What to work on: Copy the lines of every item below word for word, keeping each line break in place.

(Transcribed page contents)
[Start of section]

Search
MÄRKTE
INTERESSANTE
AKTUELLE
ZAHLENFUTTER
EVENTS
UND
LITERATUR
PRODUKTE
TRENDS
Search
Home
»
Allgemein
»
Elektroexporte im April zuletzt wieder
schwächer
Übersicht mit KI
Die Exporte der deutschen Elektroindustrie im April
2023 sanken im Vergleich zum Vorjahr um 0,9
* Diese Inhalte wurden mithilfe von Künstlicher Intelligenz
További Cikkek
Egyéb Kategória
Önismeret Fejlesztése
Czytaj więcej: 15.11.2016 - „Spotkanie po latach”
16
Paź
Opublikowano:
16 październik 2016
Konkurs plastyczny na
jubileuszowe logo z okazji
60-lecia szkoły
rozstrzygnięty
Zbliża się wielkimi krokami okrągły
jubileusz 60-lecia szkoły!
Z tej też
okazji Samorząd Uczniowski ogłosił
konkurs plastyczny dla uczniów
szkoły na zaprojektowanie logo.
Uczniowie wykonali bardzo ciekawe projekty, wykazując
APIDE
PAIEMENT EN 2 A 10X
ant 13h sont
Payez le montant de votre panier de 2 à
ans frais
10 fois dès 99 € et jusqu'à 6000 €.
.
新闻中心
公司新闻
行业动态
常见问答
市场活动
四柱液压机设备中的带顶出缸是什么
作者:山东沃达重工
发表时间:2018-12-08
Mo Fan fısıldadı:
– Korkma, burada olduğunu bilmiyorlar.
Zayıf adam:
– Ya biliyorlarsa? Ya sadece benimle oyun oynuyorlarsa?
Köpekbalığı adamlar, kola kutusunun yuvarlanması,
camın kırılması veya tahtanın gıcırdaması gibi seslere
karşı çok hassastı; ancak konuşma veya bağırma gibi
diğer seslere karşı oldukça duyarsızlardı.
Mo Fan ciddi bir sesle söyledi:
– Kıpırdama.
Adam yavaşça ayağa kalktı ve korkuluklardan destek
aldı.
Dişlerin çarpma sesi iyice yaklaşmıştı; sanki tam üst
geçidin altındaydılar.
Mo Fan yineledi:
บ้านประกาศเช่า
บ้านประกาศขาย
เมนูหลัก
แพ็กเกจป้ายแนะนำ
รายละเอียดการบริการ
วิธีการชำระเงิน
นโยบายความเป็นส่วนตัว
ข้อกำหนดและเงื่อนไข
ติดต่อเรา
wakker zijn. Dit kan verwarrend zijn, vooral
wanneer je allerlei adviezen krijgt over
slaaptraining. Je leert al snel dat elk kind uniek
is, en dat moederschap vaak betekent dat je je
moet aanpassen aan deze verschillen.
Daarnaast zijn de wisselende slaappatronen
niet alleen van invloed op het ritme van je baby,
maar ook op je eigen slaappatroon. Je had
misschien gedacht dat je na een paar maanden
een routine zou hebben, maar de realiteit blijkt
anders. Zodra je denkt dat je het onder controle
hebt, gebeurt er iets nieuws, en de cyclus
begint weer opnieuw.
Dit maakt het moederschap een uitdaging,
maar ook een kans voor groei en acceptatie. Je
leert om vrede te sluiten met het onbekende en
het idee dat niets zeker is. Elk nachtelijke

[End of section]

Result of this exercise:
Search
MÄRKTE
INTERESSANTE
AKTUELLE
ZAHLENFUTTER
EVENTS
UND
LITERATUR
PRODUKTE
TRENDS
Search
Home
»
Allgemein
»
Elektroexporte im April zuletzt wieder
schwächer
Übersicht mit KI
Die Exporte der deutschen Elektroindustrie im April
2023 sanken im Vergleich zum Vorjahr um 0,9
* Diese Inhalte wurden mithilfe von Künstlicher Intelligenz
További Cikkek
Egyéb Kategória
Önismeret Fejlesztése
Czytaj więcej: 15.11.2016 - „Spotkanie po latach”
16
Paź
Opublikowano:
16 październik 2016
Konkurs plastyczny na
jubileuszowe logo z okazji
60-lecia szkoły
rozstrzygnięty
Zbliża się wielkimi krokami okrągły
jubileusz 60-lecia szkoły!
Z tej też
okazji Samorząd Uczniowski ogłosił
konkurs plastyczny dla uczniów
szkoły na zaprojektowanie logo.
Uczniowie wykonali bardzo ciekawe projekty, wykazując
APIDE
PAIEMENT EN 2 A 10X
ant 13h sont
Payez le montant de votre panier de 2 à
ans frais
10 fois dès 99 € et jusqu'à 6000 €.
.
新闻中心
公司新闻
行业动态
常见问答
市场活动
四柱液压机设备中的带顶出缸是什么
作者:山东沃达重工
发表时间:2018-12-08
Mo Fan fısıldadı:
– Korkma, burada olduğunu bilmiyorlar.
Zayıf adam:
– Ya biliyorlarsa? Ya sadece benimle oyun oynuyorlarsa?
Köpekbalığı adamlar, kola kutusunun yuvarlanması,
camın kırılması veya tahtanın gıcırdaması gibi seslere
karşı çok hassastı; ancak konuşma veya bağırma gibi
diğer seslere karşı oldukça duyarsızlardı.
Mo Fan ciddi bir sesle söyledi:
– Kıpırdama.
Adam yavaşça ayağa kalktı ve korkuluklardan destek
aldı.
Dişlerin çarpma sesi iyice yaklaşmıştı; sanki tam üst
geçidin altındaydılar.
Mo Fan yineledi:
บ้านประกาศเช่า
บ้านประกาศขาย
เมนูหลัก
แพ็กเกจป้ายแนะนำ
รายละเอียดการบริการ
วิธีการชำระเงิน
นโยบายความเป็นส่วนตัว
ข้อกำหนดและเงื่อนไข
ติดต่อเรา
wakker zijn. Dit kan verwarrend zijn, vooral
wanneer je allerlei adviezen krijgt over
slaaptraining. Je leert al snel dat elk kind uniek
is, en dat moederschap vaak betekent dat je je
moet aanpassen aan deze verschillen.
Daarnaast zijn de wisselende slaappatronen
niet alleen van invloed op het ritme van je baby,
maar ook op je eigen slaappatroon. Je had
misschien gedacht dat je na een paar maanden
een routine zou hebben, maar de realiteit blijkt
anders. Zodra je denkt dat je het onder controle
hebt, gebeurt er iets nieuws, en de cyclus
begint weer opnieuw.
Dit maakt het moederschap een uitdaging,
maar ook een kans voor groei en acceptatie. Je
leert om vrede te sluiten met het onbekende en
het idee dat niets zeker is. Elk nachtelijke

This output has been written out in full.